Müslümanların azınlık olarak yaşadığı yerlerde Müslüman olmayanların yapılan saldırıları kınamaları son derece anlamlı, zira azınlığın haklarını ancak o azınlığa dahil olmayanlar garanti altına alabilir. Ancak Müslümanların çoğunluk olarak yaşadıkları yerlerde Müslümanlara dokunuluyor ise ne olacak?
Ortadoğu’nun birçok yerinde savaş ve çatışmaların bitmediği ve konusu ile tarafları kim olursa olsun her durumda Müslümanların öldüğü düşünülürse, buralardaki insanlara dokunulmasının fazla rahatsızlık yaratmadığı düşünülebilir.
En son örneği Suriye’den vermek mümkün. ABD, Suriye’de bir rejim savaş uçağını vurdu. Vurmadan önce yapılan açıklamaya göre Suriye rejim güçleri Cedin’i denetim altına almış olan Suriye Demokratik Güçlerine ateş açmış ve çok sayıda kişiyi yaralamıştı.
Sattı müdafaa
Rejim, muhalifleri vuruyor; ABD de vuranları vuruyor. DEAŞ’la mücadele çerçevesinde ABD’nin Suriye’deki yaklaşımı zaten oldukça açık. DEAŞ’lıların bulunduğu bölgeleri tümüyle bombalamayı tercih eden ABD, herkesi öldürdüğü için zaten DEAŞ’lıları da öldürmüş oluyor.
Bu yöntem, Putin’in terörle mücadele yöntemine benziyor. Geçmiş yıllarda yaşanan opera ve okul baskınlarında Çeçen teröristleri öldürmek için yapılan baskında Rus silahlı güçleri herkesi öldürmeyi hedefleyen operasyonlar yapmışlar, bu arada teröristleri de öldürmeyi başarmışlardı.

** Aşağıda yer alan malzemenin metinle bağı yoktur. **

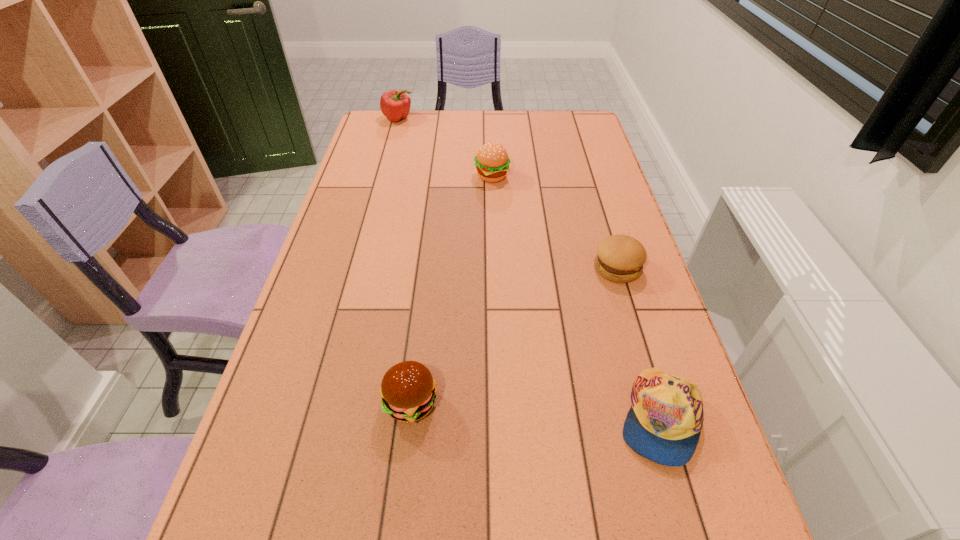
Image resolution: width=960 pixels, height=540 pixels. Find the location of `free spot between the bell pepper and the second farthest hamburger`. free spot between the bell pepper and the second farthest hamburger is located at coordinates (508, 193).

The image size is (960, 540). I want to click on vacant space that is in between the cap and the leftmost hamburger, so tap(535, 410).

Identify the location of object that ranks as the fourth closest to the rightmost hamburger. The width and height of the screenshot is (960, 540). (395, 105).

This screenshot has height=540, width=960. What are the coordinates of `object that is the nearest to the second farthest hamburger` in the screenshot? It's located at (664, 423).

Identify the location of hamburger that is the second closest to the third nearest object. This screenshot has width=960, height=540. (408, 390).

Select which hamburger appears as the second closest to the fourth nearest object. Please provide its 2D coordinates. Your answer should be formatted as a tuple, i.e. [(x, y)], where the tuple contains the x and y coordinates of a point satisfying the conditions above.

[(408, 390)]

Bununla birlikte Trump ABD’sinin aynı yöntemi çok daha geniş bir arazide uyguladığını belirtmek gerekiyor. Amaç DEAŞ’ı bitirmek olduğundan ve DEAŞ da yaygın bir yapıya sahip olduğundan ABD, pek karaya ayak basma riskine girmeden havadan bu geniş araziyi temizleme gayreti gösteriyor. Tabi bu arada sadece DEAŞ’lılar değil çoluk çocuk çok sayıda sivil ve masum insan da hedefe girmiş oluyor. Muhtemelen amaç çok ulvi olduğu için sivil ölümleri teferruat olarak görülüyor.
Hattı müdafaa
Amacın büyüklüğü karşısında Suriye’de her kesimden insanın ölmesini ayrıntı olarak gören sadece ABD değil. Rusya’nın da benzer bir eğilimi söz konusu. Hatırlanacağı gibi Rejim güçlerinin sivilleri kimyasal silahlarla öldürdüğü iddiaları karşısında Rusya hararetle Esad’ı savunmuştu. Ayrıca, Rus güçlerinin de DEAŞ’la mücadele kapsamında sivil ölümlerinde payı olmadığını söylemek mümkün değil.
Komşumuza yapılan bu “dokunmaların”, ülkede yaşayan insanların, Müslümanların nasıl daha iyi koşullarda yaşayabilecekleri yolundaki bir kaygıya dayanmadığı açık. Suriye meselesi, DEAŞ’la mücadele başlığı altında giderek ABD ile Rusya’yı karşı karşıya getiren yeni bir “Küba Krizi” gibi. Denetimli bir gerilim yaşanıyor, bu yolla bir yandan Trump’ın Rusya ile dost olmadığı ya da olmaması gerektiği ispatlanırken öte yandan Fırat’ın Doğusu, Fırat’ın Batısı gibi hatlarla tarafların konumlanmaları teyit edilmiş oluyor.
DEAŞ’ın Londra’da eylemler yapması, Müslüman karşıtı grupları harekete geçirip karşı eylem yapma yolunu açıyor; bu gidişin ne tür dramatik sonuçları olacağını bilenler, “Müslüman komşuma dokunma” diyor. Benzer durum Suriye’de uzun süredir yaşanıyor. Ancak anlaşılan o ki Ortadoğu kimseye komşu olarak görülmüyor.